_What the task asks_
For the material below, return exactly the lines starting at the line containing "Manuscript received December" and ending at the line containing "and Syed Abdul Mutalib", both ends included, and no others.
--- Excerpted records Enclosed Below ---
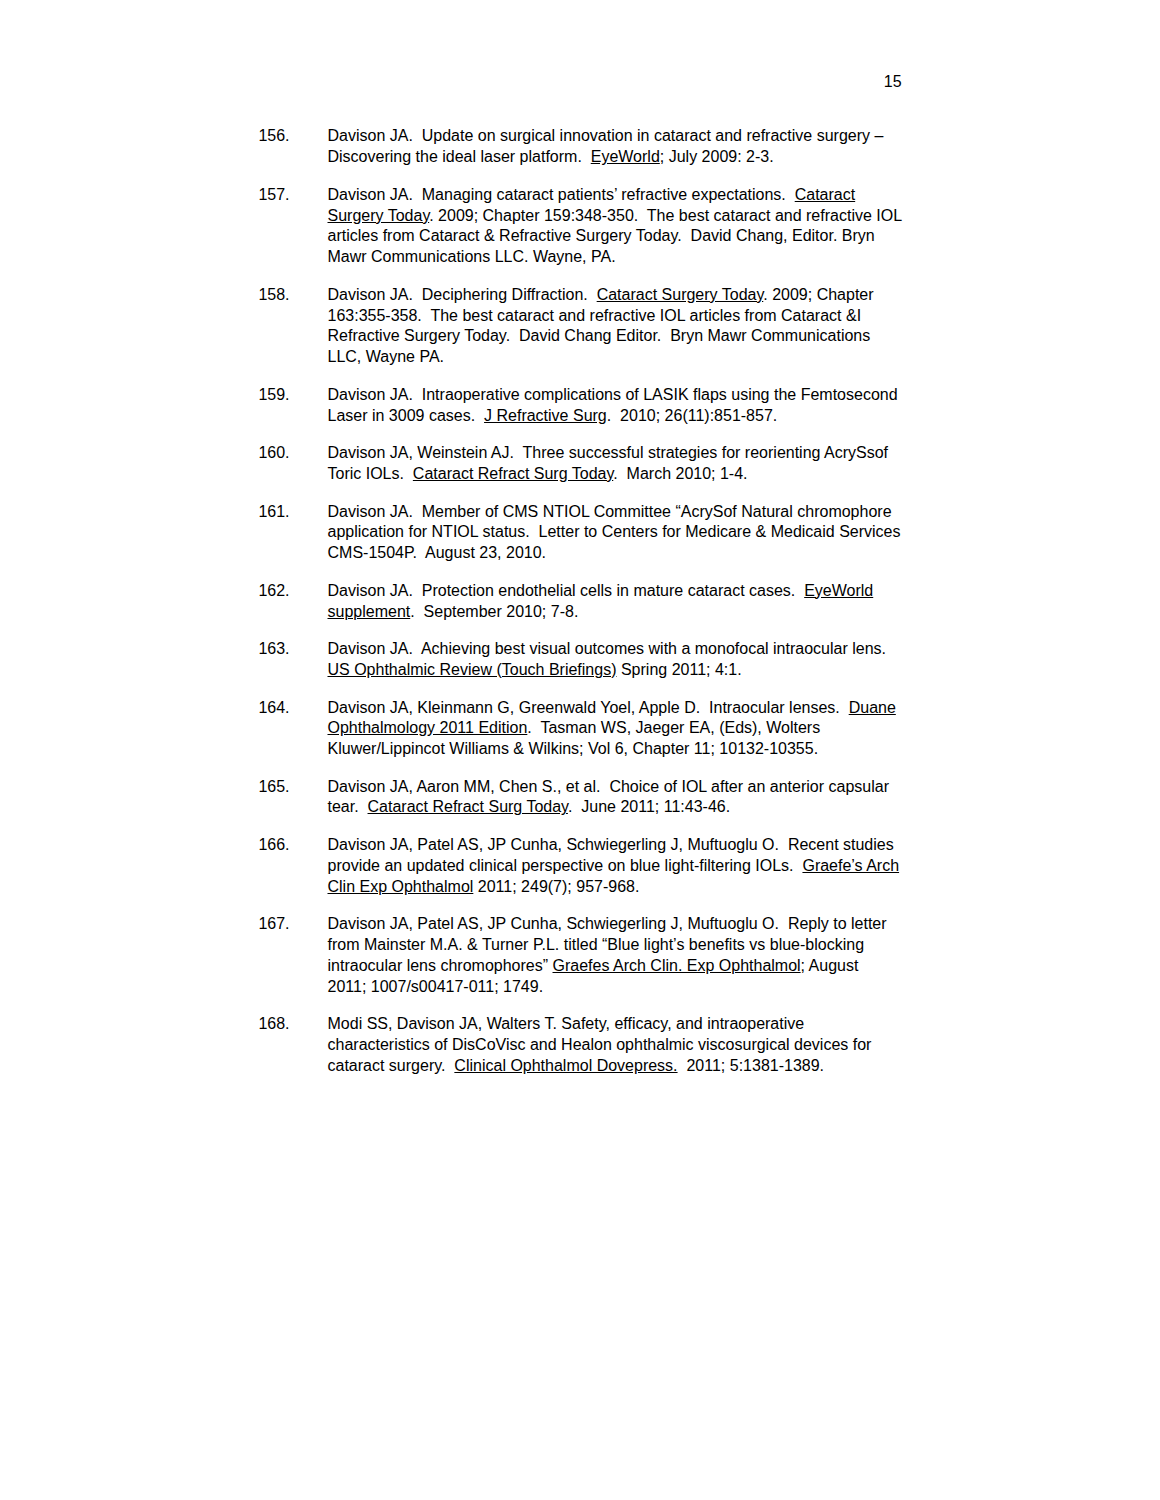15
156. Davison JA. Update on surgical innovation in cataract and refractive surgery – Discovering the ideal laser platform. EyeWorld; July 2009: 2-3.
157. Davison JA. Managing cataract patients’ refractive expectations. Cataract Surgery Today. 2009; Chapter 159:348-350. The best cataract and refractive IOL articles from Cataract & Refractive Surgery Today. David Chang, Editor. Bryn Mawr Communications LLC. Wayne, PA.
158. Davison JA. Deciphering Diffraction. Cataract Surgery Today. 2009; Chapter 163:355-358. The best cataract and refractive IOL articles from Cataract &I Refractive Surgery Today. David Chang Editor. Bryn Mawr Communications LLC, Wayne PA.
159. Davison JA. Intraoperative complications of LASIK flaps using the Femtosecond Laser in 3009 cases. J Refractive Surg. 2010; 26(11):851-857.
160. Davison JA, Weinstein AJ. Three successful strategies for reorienting AcrySsof Toric IOLs. Cataract Refract Surg Today. March 2010; 1-4.
161. Davison JA. Member of CMS NTIOL Committee “AcrySof Natural chromophore application for NTIOL status. Letter to Centers for Medicare & Medicaid Services CMS-1504P. August 23, 2010.
162. Davison JA. Protection endothelial cells in mature cataract cases. EyeWorld supplement. September 2010; 7-8.
163. Davison JA. Achieving best visual outcomes with a monofocal intraocular lens. US Ophthalmic Review (Touch Briefings) Spring 2011; 4:1.
164. Davison JA, Kleinmann G, Greenwald Yoel, Apple D. Intraocular lenses. Duane Ophthalmology 2011 Edition. Tasman WS, Jaeger EA, (Eds), Wolters Kluwer/Lippincot Williams & Wilkins; Vol 6, Chapter 11; 10132-10355.
165. Davison JA, Aaron MM, Chen S., et al. Choice of IOL after an anterior capsular tear. Cataract Refract Surg Today. June 2011; 11:43-46.
166. Davison JA, Patel AS, JP Cunha, Schwiegerling J, Muftuoglu O. Recent studies provide an updated clinical perspective on blue light-filtering IOLs. Graefe’s Arch Clin Exp Ophthalmol 2011; 249(7); 957-968.
167. Davison JA, Patel AS, JP Cunha, Schwiegerling J, Muftuoglu O. Reply to letter from Mainster M.A. & Turner P.L. titled “Blue light’s benefits vs blue-blocking intraocular lens chromophores” Graefes Arch Clin. Exp Ophthalmol; August 2011; 1007/s00417-011; 1749.
168. Modi SS, Davison JA, Walters T. Safety, efficacy, and intraoperative characteristics of DisCoVisc and Healon ophthalmic viscosurgical devices for cataract surgery. Clinical Ophthalmol Dovepress. 2011; 5:1381-1389.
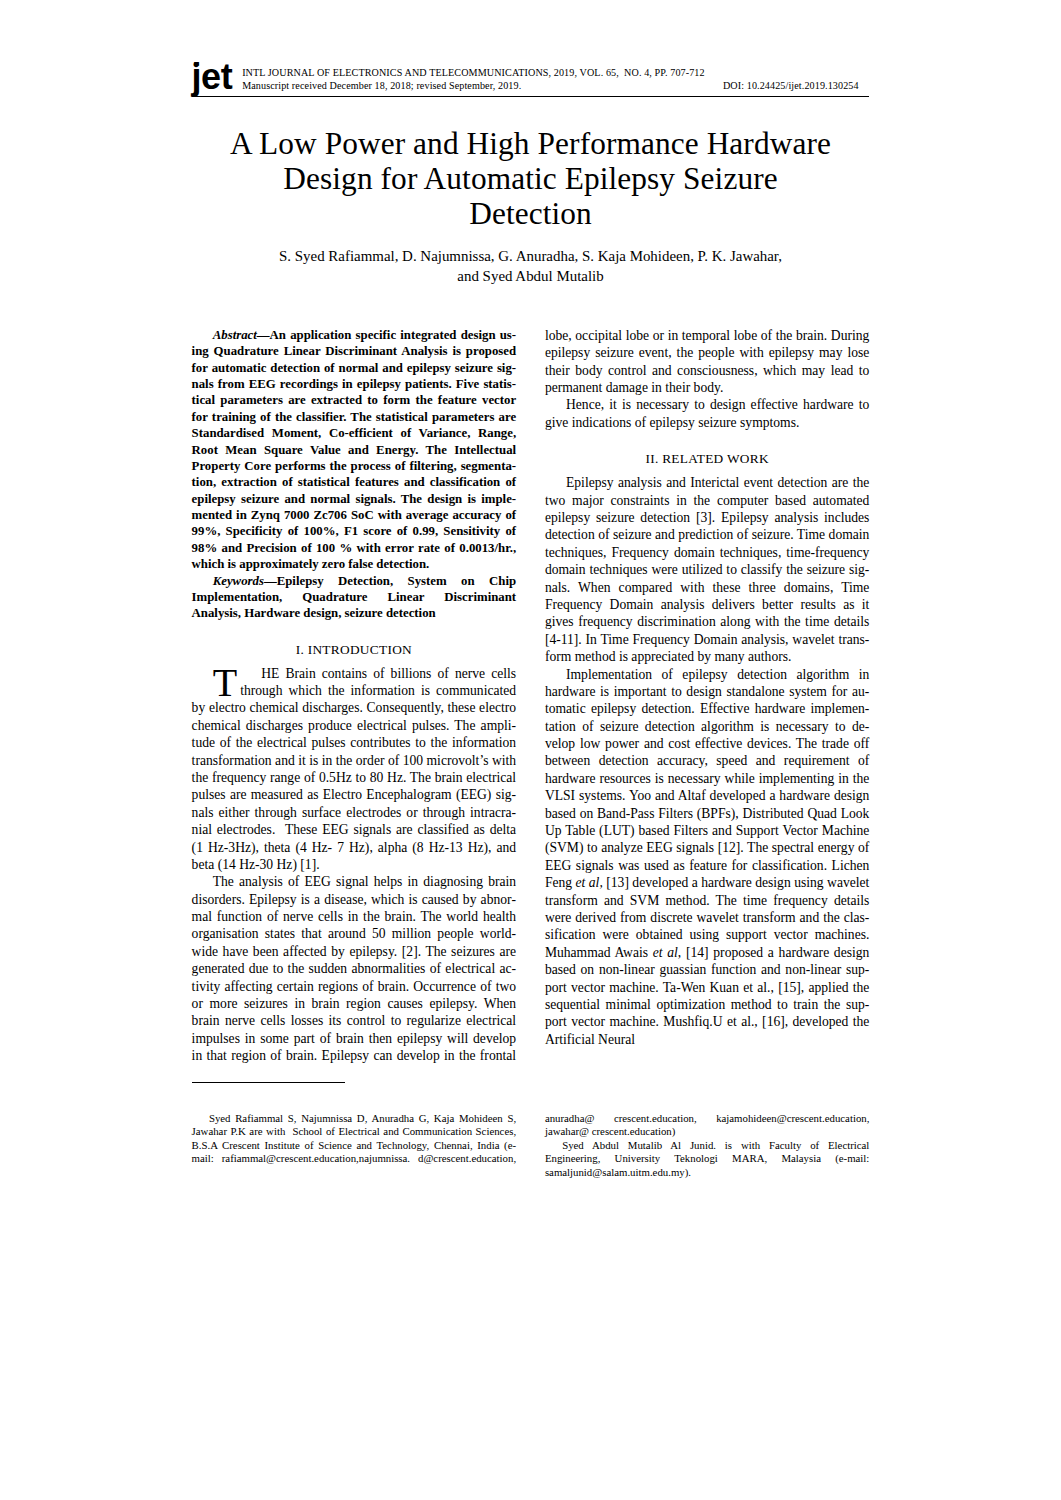●jet
INTL JOURNAL OF ELECTRONICS AND TELECOMMUNICATIONS, 2019, VOL. 65, NO. 4, PP. 707-712
Manuscript received December 18, 2018; revised September, 2019. DOI: 10.24425/ijet.2019.130254
A Low Power and High Performance Hardware
Design for Automatic Epilepsy Seizure
Detection
S. Syed Rafiammal, D. Najumnissa, G. Anuradha, S. Kaja Mohideen, P. K. Jawahar,
and Syed Abdul Mutalib
Abstract—An application specific integrated design using Quadrature Linear Discriminant Analysis is proposed for automatic detection of normal and epilepsy seizure signals from EEG recordings in epilepsy patients. Five statistical parameters are extracted to form the feature vector for training of the classifier. The statistical parameters are Standardised Moment, Co-efficient of Variance, Range, Root Mean Square Value and Energy. The Intellectual Property Core performs the process of filtering, segmentation, extraction of statistical features and classification of epilepsy seizure and normal signals. The design is implemented in Zynq 7000 Zc706 SoC with average accuracy of 99%, Specificity of 100%, F1 score of 0.99, Sensitivity of 98% and Precision of 100 % with error rate of 0.0013/hr., which is approximately zero false detection.
Keywords—Epilepsy Detection, System on Chip Implementation, Quadrature Linear Discriminant Analysis, Hardware design, seizure detection
I. Introduction
THE Brain contains of billions of nerve cells through which the information is communicated by electro chemical discharges. Consequently, these electro chemical discharges produce electrical pulses. The amplitude of the electrical pulses contributes to the information transformation and it is in the order of 100 microvolt’s with the frequency range of 0.5Hz to 80 Hz. The brain electrical pulses are measured as Electro Encephalogram (EEG) signals either through surface electrodes or through intracranial electrodes. These EEG signals are classified as delta (1 Hz-3Hz), theta (4 Hz- 7 Hz), alpha (8 Hz-13 Hz), and beta (14 Hz-30 Hz) [1].
The analysis of EEG signal helps in diagnosing brain disorders. Epilepsy is a disease, which is caused by abnormal function of nerve cells in the brain. The world health organisation states that around 50 million people worldwide have been affected by epilepsy. [2]. The seizures are generated due to the sudden abnormalities of electrical activity affecting certain regions of brain. Occurrence of two or more seizures in brain region causes epilepsy. When brain nerve cells losses its control to regularize electrical impulses in some part of brain then epilepsy will develop in that region of brain. Epilepsy can develop in the frontal lobe, occipital lobe or in temporal lobe of the brain. During epilepsy seizure event, the people with epilepsy may lose their body control and consciousness, which may lead to permanent damage in their body.
Hence, it is necessary to design effective hardware to give indications of epilepsy seizure symptoms.
II. Related Work
Epilepsy analysis and Interictal event detection are the two major constraints in the computer based automated epilepsy seizure detection [3]. Epilepsy analysis includes detection of seizure and prediction of seizure. Time domain techniques, Frequency domain techniques, time-frequency domain techniques were utilized to classify the seizure signals. When compared with these three domains, Time Frequency Domain analysis delivers better results as it gives frequency discrimination along with the time details [4-11]. In Time Frequency Domain analysis, wavelet transform method is appreciated by many authors.
Implementation of epilepsy detection algorithm in hardware is important to design standalone system for automatic epilepsy detection. Effective hardware implementation of seizure detection algorithm is necessary to develop low power and cost effective devices. The trade off between detection accuracy, speed and requirement of hardware resources is necessary while implementing in the VLSI systems. Yoo and Altaf developed a hardware design based on Band-Pass Filters (BPFs), Distributed Quad Look Up Table (LUT) based Filters and Support Vector Machine (SVM) to analyze EEG signals [12]. The spectral energy of EEG signals was used as feature for classification. Lichen Feng et al, [13] developed a hardware design using wavelet transform and SVM method. The time frequency details were derived from discrete wavelet transform and the classification were obtained using support vector machines. Muhammad Awais et al, [14] proposed a hardware design based on non-linear guassian function and non-linear support vector machine. Ta-Wen Kuan et al., [15], applied the sequential minimal optimization method to train the support vector machine. Mushfiq.U et al., [16], developed the Artificial Neural
Syed Rafiammal S, Najumnissa D, Anuradha G, Kaja Mohideen S, Jawahar P.K are with School of Electrical and Communication Sciences, B.S.A Crescent Institute of Science and Technology, Chennai, India (e-mail: rafiammal@crescent.education,najumnissa. d@crescent.education, anuradha@ crescent.education, kajamohideen@crescent.education, jawahar@ crescent.education)
Syed Abdul Mutalib Al Junid. is with Faculty of Electrical Engineering, University Teknologi MARA, Malaysia (e-mail: samaljunid@salam.uitm.edu.my).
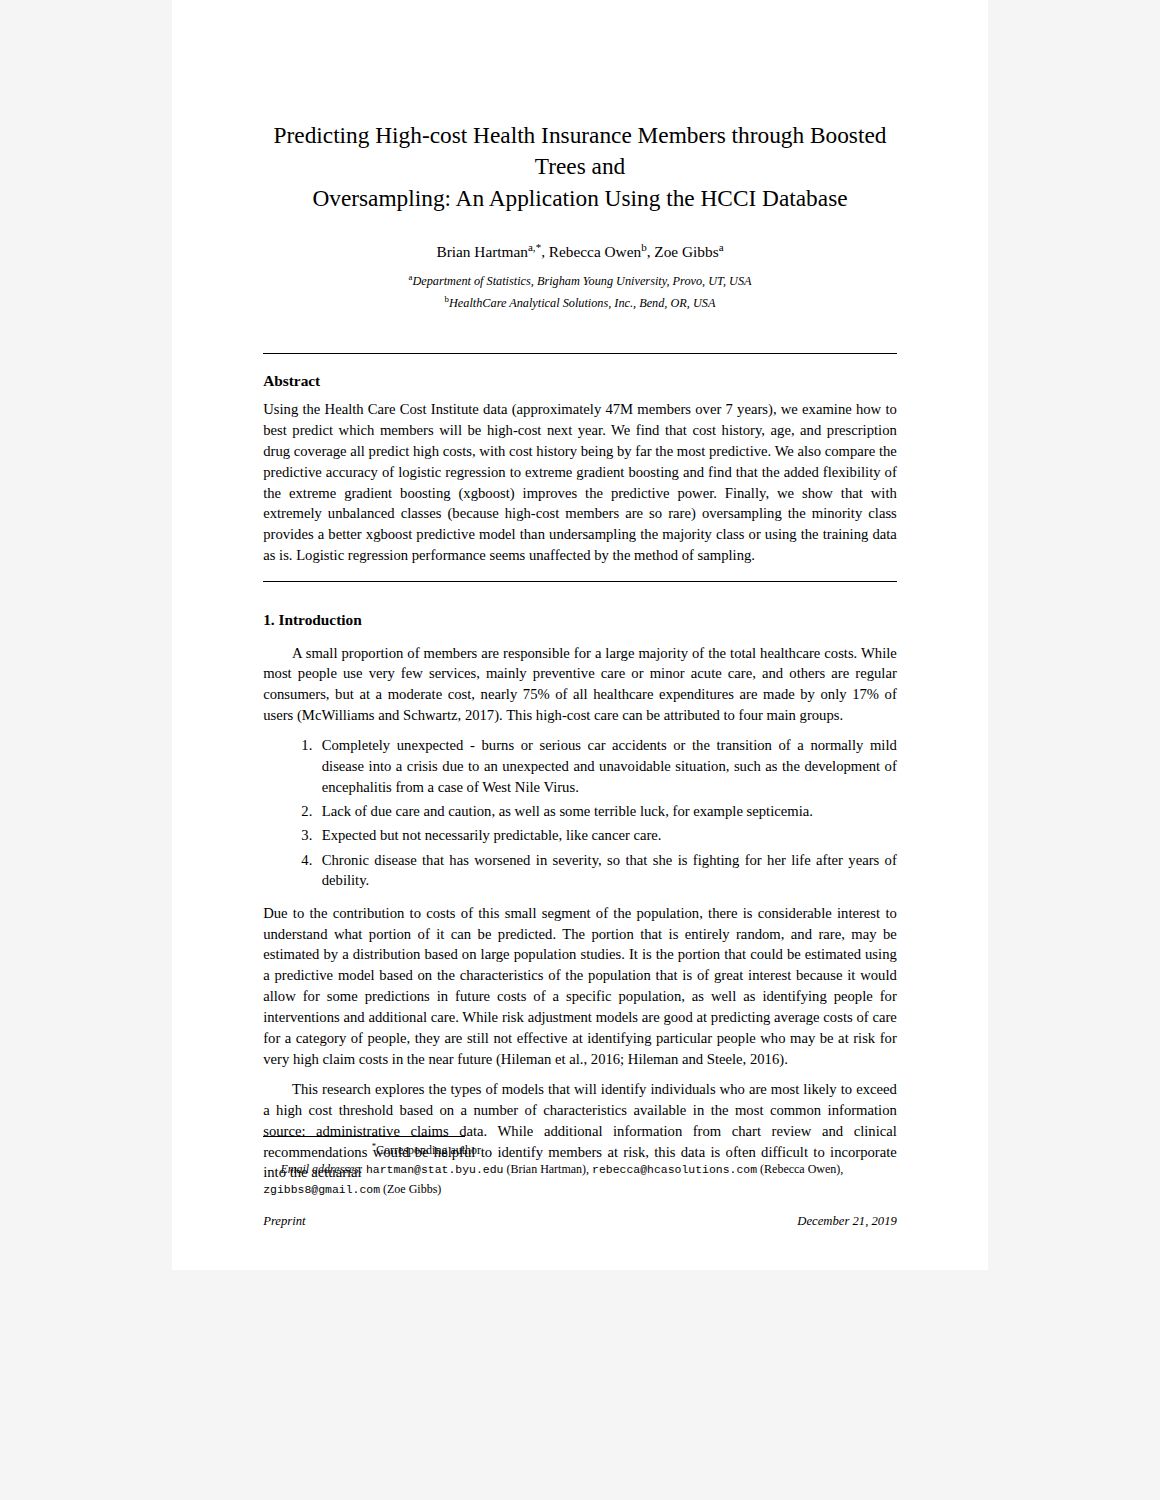Predicting High-cost Health Insurance Members through Boosted Trees and
Oversampling: An Application Using the HCCI Database
Brian Hartmana,*, Rebecca Owenb, Zoe Gibbsa
aDepartment of Statistics, Brigham Young University, Provo, UT, USA
bHealthCare Analytical Solutions, Inc., Bend, OR, USA
Abstract
Using the Health Care Cost Institute data (approximately 47M members over 7 years), we examine how to best predict which members will be high-cost next year. We find that cost history, age, and prescription drug coverage all predict high costs, with cost history being by far the most predictive. We also compare the predictive accuracy of logistic regression to extreme gradient boosting and find that the added flexibility of the extreme gradient boosting (xgboost) improves the predictive power. Finally, we show that with extremely unbalanced classes (because high-cost members are so rare) oversampling the minority class provides a better xgboost predictive model than undersampling the majority class or using the training data as is. Logistic regression performance seems unaffected by the method of sampling.
1. Introduction
A small proportion of members are responsible for a large majority of the total healthcare costs. While most people use very few services, mainly preventive care or minor acute care, and others are regular consumers, but at a moderate cost, nearly 75% of all healthcare expenditures are made by only 17% of users (McWilliams and Schwartz, 2017). This high-cost care can be attributed to four main groups.
Completely unexpected - burns or serious car accidents or the transition of a normally mild disease into a crisis due to an unexpected and unavoidable situation, such as the development of encephalitis from a case of West Nile Virus.
Lack of due care and caution, as well as some terrible luck, for example septicemia.
Expected but not necessarily predictable, like cancer care.
Chronic disease that has worsened in severity, so that she is fighting for her life after years of debility.
Due to the contribution to costs of this small segment of the population, there is considerable interest to understand what portion of it can be predicted. The portion that is entirely random, and rare, may be estimated by a distribution based on large population studies. It is the portion that could be estimated using a predictive model based on the characteristics of the population that is of great interest because it would allow for some predictions in future costs of a specific population, as well as identifying people for interventions and additional care. While risk adjustment models are good at predicting average costs of care for a category of people, they are still not effective at identifying particular people who may be at risk for very high claim costs in the near future (Hileman et al., 2016; Hileman and Steele, 2016).
This research explores the types of models that will identify individuals who are most likely to exceed a high cost threshold based on a number of characteristics available in the most common information source: administrative claims data. While additional information from chart review and clinical recommendations would be helpful to identify members at risk, this data is often difficult to incorporate into the actuarial
*Corresponding author
Email addresses: hartman@stat.byu.edu (Brian Hartman), rebecca@hcasolutions.com (Rebecca Owen),
zgibbs8@gmail.com (Zoe Gibbs)
Preprint
December 21, 2019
--- End of Enclosed Excerpted records ---
_Solution to this problem_
Manuscript received December 18, 2018; revised September, 2019. DOI: 10.24425/ijet.2019.130254
A Low Power and High Performance Hardware
Design for Automatic Epilepsy Seizure
Detection
S. Syed Rafiammal, D. Najumnissa, G. Anuradha, S. Kaja Mohideen, P. K. Jawahar,
and Syed Abdul Mutalib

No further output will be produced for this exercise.